▸ Goal:
Reproduce the passage below on the section 54F deduction ruling in full, word for word.

▸ Text provided:
* * *

ITAT Visakhapatnam held that denial of deduction under section 54F of the Income Tax Act merely because date of registration was beyond the stipulated period as entire consideration paid within the stipulated period.

Facts- The case of the assessee was selected for scrutiny under CASS. During the assessment proceedings, AO noticed that the assessee sold vacant land at Gollapudi, Vijayawada for a consideration of Rs. 5,40,31,000/-. Further, the assessee has also purchased a house property at Chennai for a consideration of Rs. 6,06,10,000/- and claimed deduction U/s. 54F of the Act. AO completed the assessment U/s. 143(3) of the Act and disallowed the assessee’s claim of exemption U/s. 54F of the Act by holding that the impugned property was purchased by the assessee only on 17/12/2019, which is beyond the stipulated period of 24 months from the date of sale of the land. Accordingly, AO determined the assessed income of the assessee at Rs. 3,55,55,297/-.

* * *

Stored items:
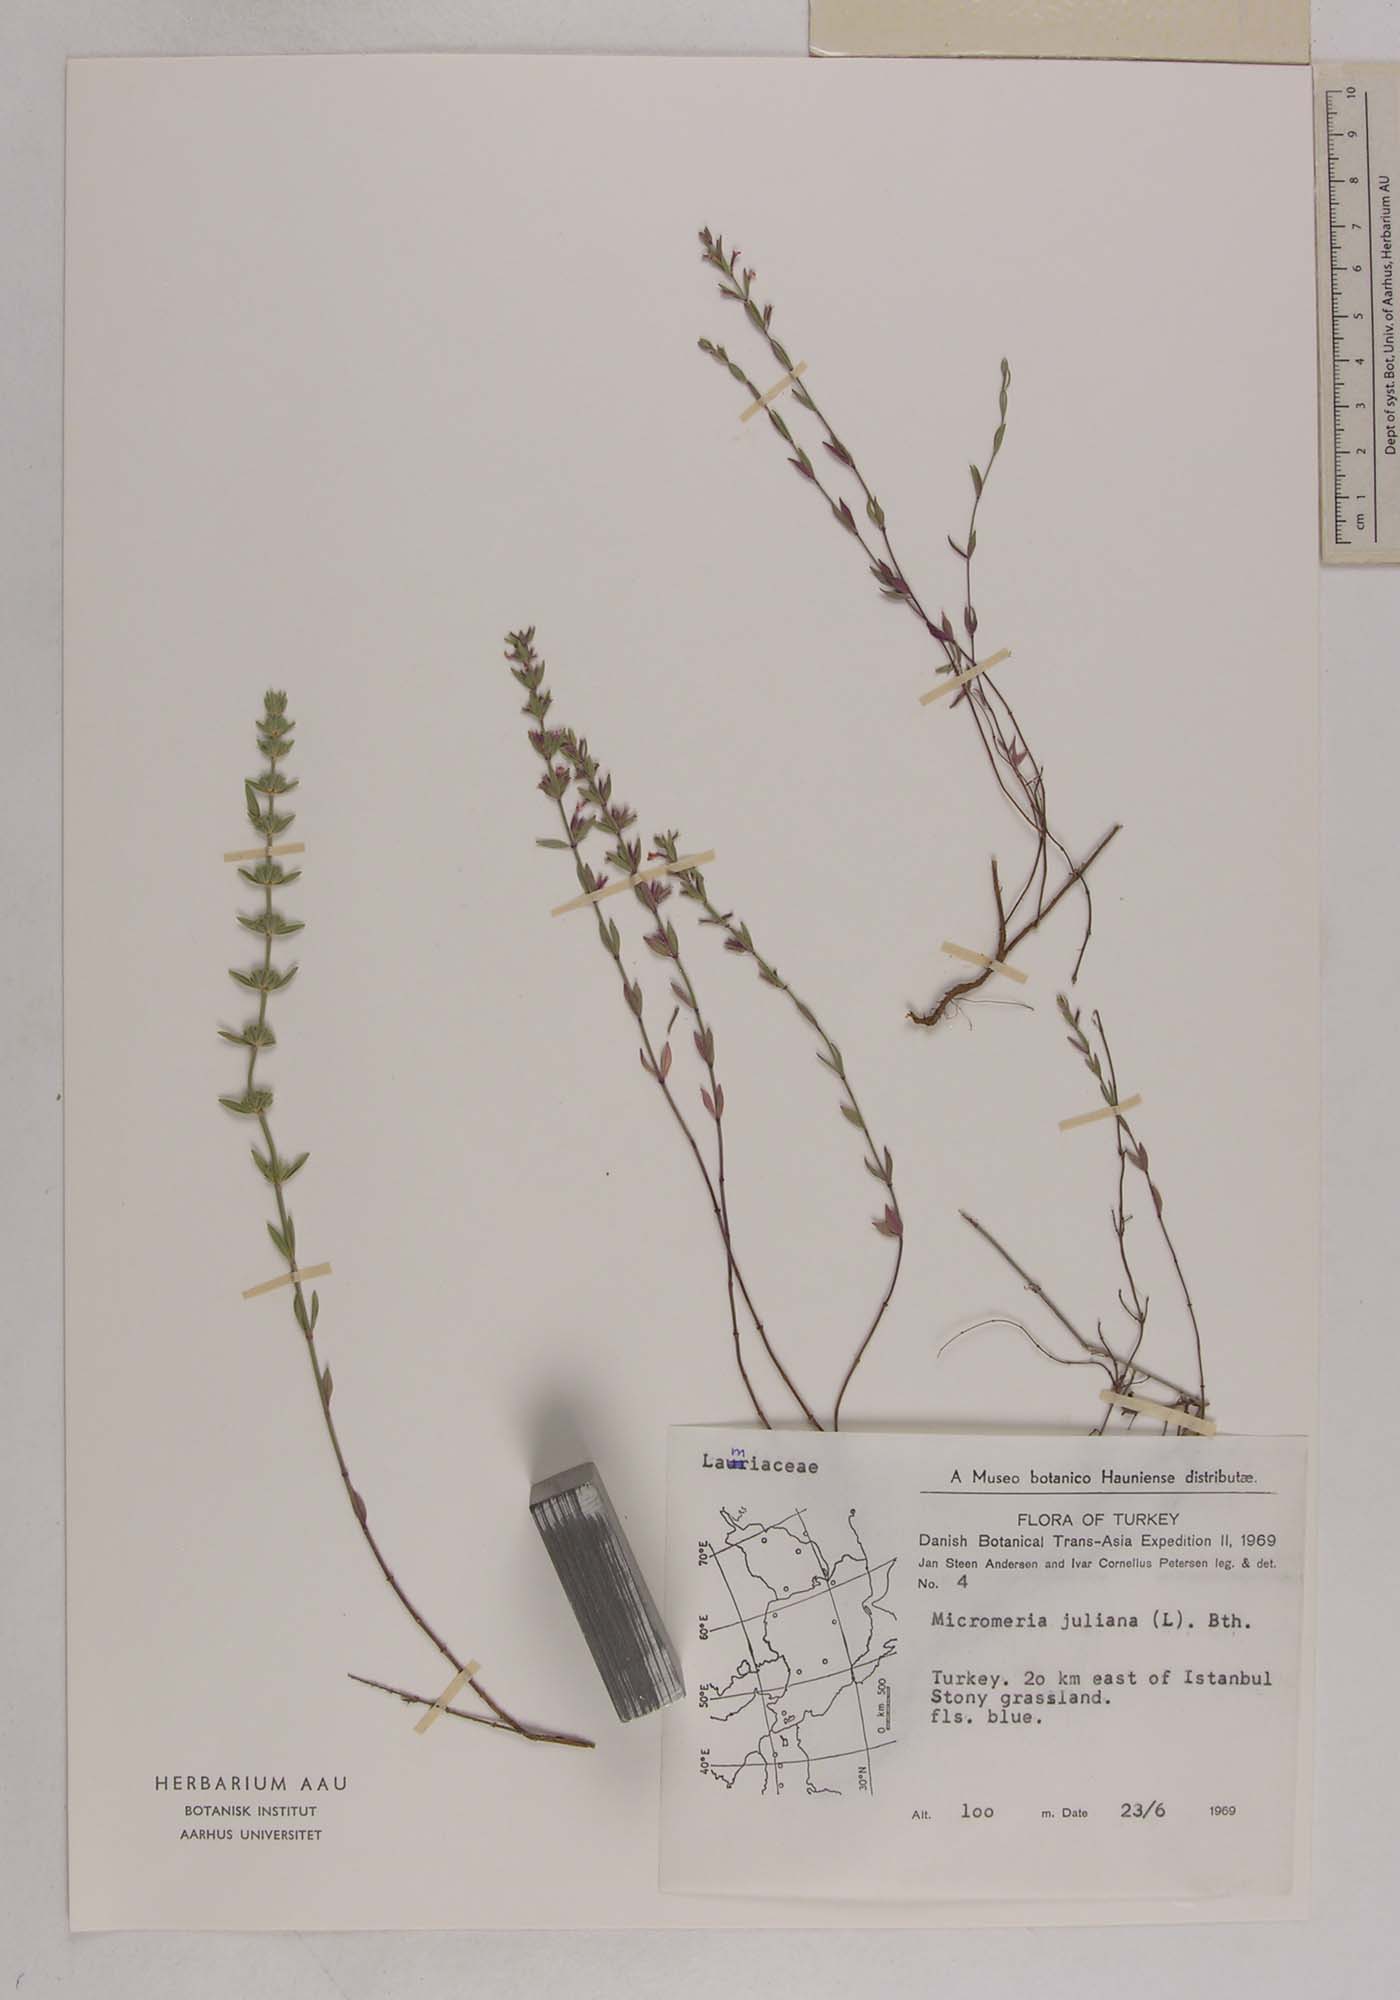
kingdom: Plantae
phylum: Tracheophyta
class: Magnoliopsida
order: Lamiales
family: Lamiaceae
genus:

* * *

▸ Exercise response:
ITAT Visakhapatnam held that denial of deduction under section 54F of the Income Tax Act merely because date of registration was beyond the stipulated period as entire consideration paid within the stipulated period.

Facts- The case of the assessee was selected for scrutiny under CASS. During the assessment proceedings, AO noticed that the assessee sold vacant land at Gollapudi, Vijayawada for a consideration of Rs. 5,40,31,000/-. Further, the assessee has also purchased a house property at Chennai for a consideration of Rs. 6,06,10,000/- and claimed deduction U/s. 54F of the Act. AO completed the assessment U/s. 143(3) of the Act and disallowed the assessee’s claim of exemption U/s. 54F of the Act by holding that the impugned property was purchased by the assessee only on 17/12/2019, which is beyond the stipulated period of 24 months from the date of sale of the land. Accordingly, AO determined the assessed income of the assessee at Rs. 3,55,55,297/-.